Yang Hilang dari Debat Capres Pertama: Isu Perlindungan Pelapor Korupsi

| 13 Dec 2023 19:36
Yang Hilang dari Debat Capres Pertama: Isu Perlindungan Pelapor Korupsi
Ilustrasi. (ERA/Luthfia Arifah Ziyad)

ERA.id - Ketiga calon presiden (capres) 2024 merampungkan debat resmi pertama mereka semalam, Selasa (12/12/2023). Debat perdana itu digelar di Kantor Komisi Pemilihan Umum (KPU) dengan tema hukum, hak asasi manusia (HAM), pemberantasan korupsi, dan penguatan demokrasi. Sepanjang durasi kurang lebih dua jam, banyak janji-janji keluar dan adu sindir terjadi antar calon, tetapi beberapa isu luput dibahas, salah satunya soal perlindungan pelapor (whistle blower) dan saksi korupsi.

Dalam pembahasan mengenai pemberantasan korupsi, panelis menanyakan terobosan masing-masing capres untuk menimbulkan efek jera bagi koruptor dan menyelamatkan aset yang dikorupsi.

Calon nomor urut 1 Anies Baswedan menjelaskan empat hal yang akan dilakukan untuk memberantas korupsi. Pertama, pemiskinan koruptor dengan Rancangan Undang-Undang Perampasan Aset.

Kedua, menguatkan kembali Komisi Pemberantasan Korupsi (KPK) dengan merevisi ulang UU KPK.

Ketiga, memberikan imbalan kepada pelapor kasus korupsi seperti tercantum dalam UU Pemberantasan Tindak Pidana Korupsi (Tipikor).

Keempat, meningkatkan standar etik pimpinan KPK.

Sementara calon nomor urut 2 Prabowo Subianto akan memperkuat lembaga-lembaga penegak hukum seperti Kepolisian, Kejaksaan, dan KPK. Selain itu, ia juga akan memperkuat lembaga pengawasan seperti Ombudsman RI, Badan Pemeriksa Keuangan (BPK), dan inspektorat-inspektorat di kementerian.

Adapun calon nomor urut 3 Ganjar Pranowo akan mengutamakan penegakan hukum yang tegas terkait pemiskinan koruptor, perampasan aset, hingga menyeret koruptor ke Lembaga Pemasyarakatan Nusakambangan.  

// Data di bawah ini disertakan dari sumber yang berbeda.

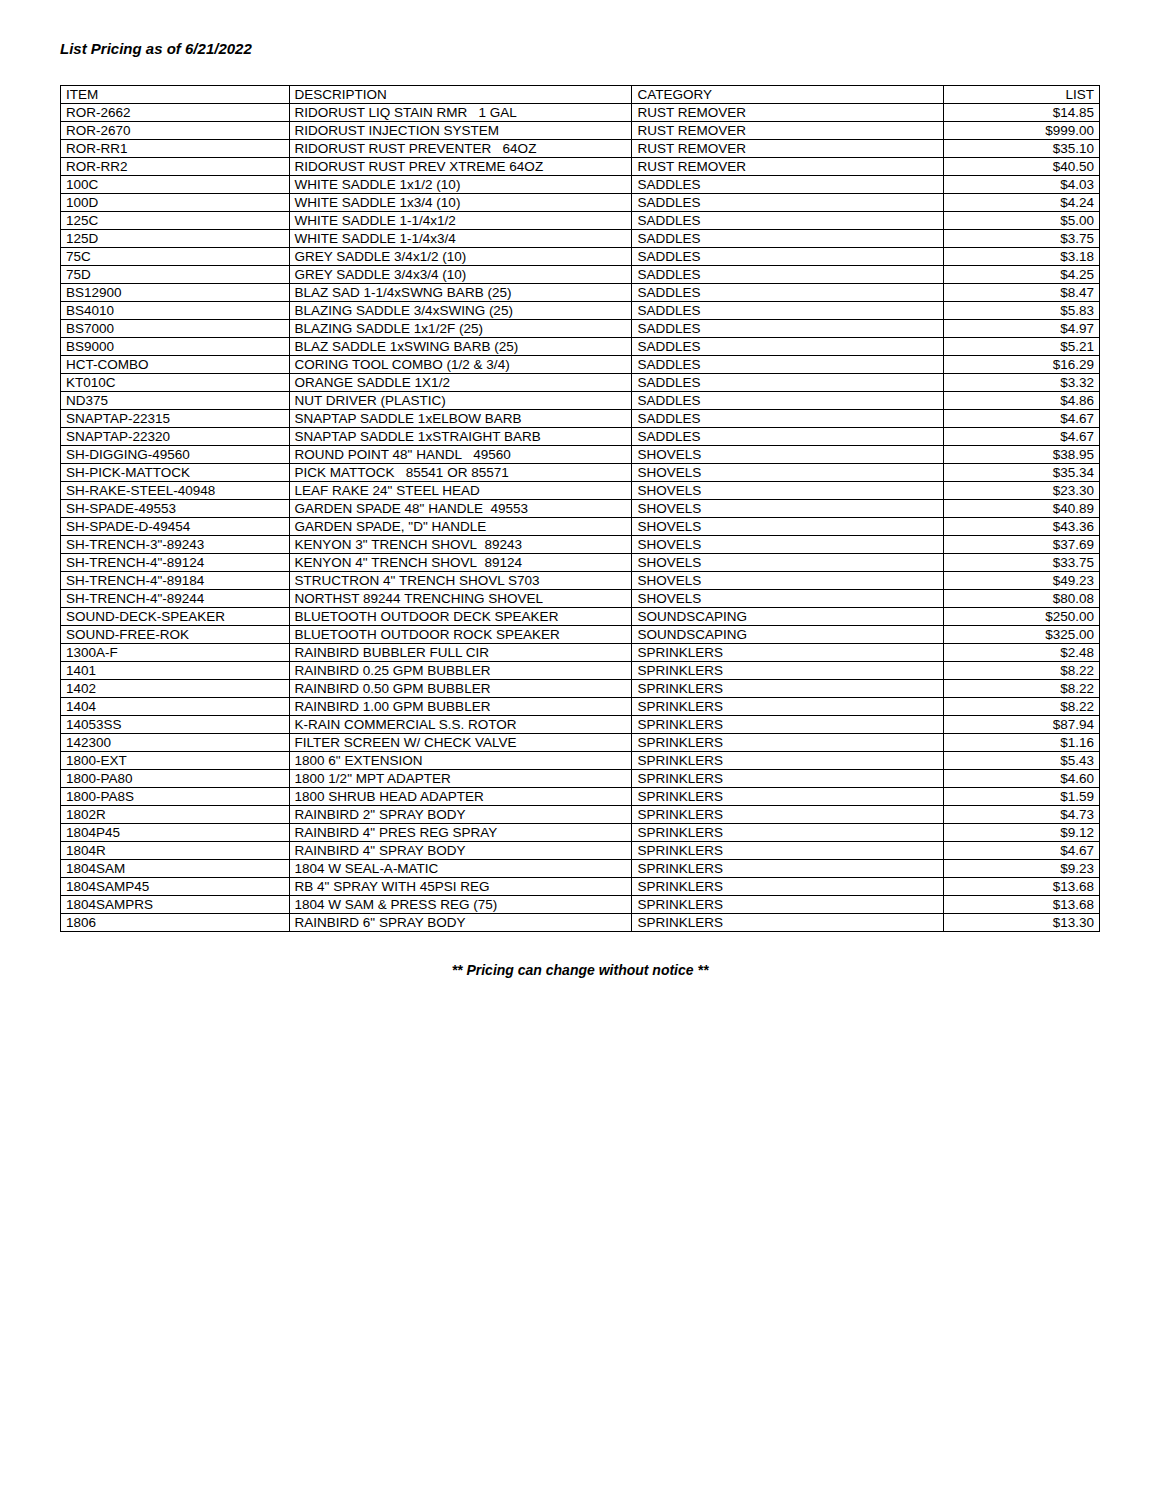List Pricing as of 6/21/2022
| ITEM | DESCRIPTION | CATEGORY | LIST |
| --- | --- | --- | --- |
| ROR-2662 | RIDORUST LIQ STAIN RMR 1 GAL | RUST REMOVER | $14.85 |
| ROR-2670 | RIDORUST INJECTION SYSTEM | RUST REMOVER | $999.00 |
| ROR-RR1 | RIDORUST RUST PREVENTER 64OZ | RUST REMOVER | $35.10 |
| ROR-RR2 | RIDORUST RUST PREV XTREME 64OZ | RUST REMOVER | $40.50 |
| 100C | WHITE SADDLE 1x1/2 (10) | SADDLES | $4.03 |
| 100D | WHITE SADDLE 1x3/4 (10) | SADDLES | $4.24 |
| 125C | WHITE SADDLE 1-1/4x1/2 | SADDLES | $5.00 |
| 125D | WHITE SADDLE 1-1/4x3/4 | SADDLES | $3.75 |
| 75C | GREY SADDLE 3/4x1/2 (10) | SADDLES | $3.18 |
| 75D | GREY SADDLE 3/4x3/4 (10) | SADDLES | $4.25 |
| BS12900 | BLAZ SAD 1-1/4xSWNG BARB (25) | SADDLES | $8.47 |
| BS4010 | BLAZING SADDLE 3/4xSWING (25) | SADDLES | $5.83 |
| BS7000 | BLAZING SADDLE 1x1/2F (25) | SADDLES | $4.97 |
| BS9000 | BLAZ SADDLE 1xSWING BARB (25) | SADDLES | $5.21 |
| HCT-COMBO | CORING TOOL COMBO (1/2 & 3/4) | SADDLES | $16.29 |
| KT010C | ORANGE SADDLE 1X1/2 | SADDLES | $3.32 |
| ND375 | NUT DRIVER (PLASTIC) | SADDLES | $4.86 |
| SNAPTAP-22315 | SNAPTAP SADDLE 1xELBOW BARB | SADDLES | $4.67 |
| SNAPTAP-22320 | SNAPTAP SADDLE 1xSTRAIGHT BARB | SADDLES | $4.67 |
| SH-DIGGING-49560 | ROUND POINT 48" HANDL 49560 | SHOVELS | $38.95 |
| SH-PICK-MATTOCK | PICK MATTOCK 85541 OR 85571 | SHOVELS | $35.34 |
| SH-RAKE-STEEL-40948 | LEAF RAKE 24" STEEL HEAD | SHOVELS | $23.30 |
| SH-SPADE-49553 | GARDEN SPADE 48" HANDLE 49553 | SHOVELS | $40.89 |
| SH-SPADE-D-49454 | GARDEN SPADE, "D" HANDLE | SHOVELS | $43.36 |
| SH-TRENCH-3"-89243 | KENYON 3" TRENCH SHOVL 89243 | SHOVELS | $37.69 |
| SH-TRENCH-4"-89124 | KENYON 4" TRENCH SHOVL 89124 | SHOVELS | $33.75 |
| SH-TRENCH-4"-89184 | STRUCTRON 4" TRENCH SHOVL S703 | SHOVELS | $49.23 |
| SH-TRENCH-4"-89244 | NORTHST 89244 TRENCHING SHOVEL | SHOVELS | $80.08 |
| SOUND-DECK-SPEAKER | BLUETOOTH OUTDOOR DECK SPEAKER | SOUNDSCAPING | $250.00 |
| SOUND-FREE-ROK | BLUETOOTH OUTDOOR ROCK SPEAKER | SOUNDSCAPING | $325.00 |
| 1300A-F | RAINBIRD BUBBLER FULL CIR | SPRINKLERS | $2.48 |
| 1401 | RAINBIRD 0.25 GPM BUBBLER | SPRINKLERS | $8.22 |
| 1402 | RAINBIRD 0.50 GPM BUBBLER | SPRINKLERS | $8.22 |
| 1404 | RAINBIRD 1.00 GPM BUBBLER | SPRINKLERS | $8.22 |
| 14053SS | K-RAIN COMMERCIAL S.S. ROTOR | SPRINKLERS | $87.94 |
| 142300 | FILTER SCREEN W/ CHECK VALVE | SPRINKLERS | $1.16 |
| 1800-EXT | 1800 6" EXTENSION | SPRINKLERS | $5.43 |
| 1800-PA80 | 1800 1/2" MPT ADAPTER | SPRINKLERS | $4.60 |
| 1800-PA8S | 1800 SHRUB HEAD ADAPTER | SPRINKLERS | $1.59 |
| 1802R | RAINBIRD 2" SPRAY BODY | SPRINKLERS | $4.73 |
| 1804P45 | RAINBIRD 4" PRES REG SPRAY | SPRINKLERS | $9.12 |
| 1804R | RAINBIRD 4" SPRAY BODY | SPRINKLERS | $4.67 |
| 1804SAM | 1804 W SEAL-A-MATIC | SPRINKLERS | $9.23 |
| 1804SAMP45 | RB 4" SPRAY WITH 45PSI REG | SPRINKLERS | $13.68 |
| 1804SAMPRS | 1804 W SAM & PRESS REG (75) | SPRINKLERS | $13.68 |
| 1806 | RAINBIRD 6" SPRAY BODY | SPRINKLERS | $13.30 |
** Pricing can change without notice **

Capres Anies Baswedan (kanan), capres Prabowo Subianto (tengah), dan capres Ganjar Pranowo (kiri) berpegangan tangan usai beradu gagasan dalam debat perdana Capres dan Cawapres 2024 di Gedung KPU, Jakarta, Selasa (12/12/2023). (ANTARA FOTO/Galih Pradipta/YU/aa.)

Dari ketiganya, hanya Anies yang menyinggung soal pelapor atau whistle blower. Namun, mantan Gubernur DKI Jakarta itu juga hanya fokus kepada isu pemberian imbalan yang sepadan bagi pelapor kasus korupsi. 

Salah satu janji kampanye pasangan Anies Baswedan-Muhaimin Iskandar yang beredar bertajuk "Hadiah Pemburu Koruptor" dengan memberikan insentif yang adil untuk pelapor koruptor. 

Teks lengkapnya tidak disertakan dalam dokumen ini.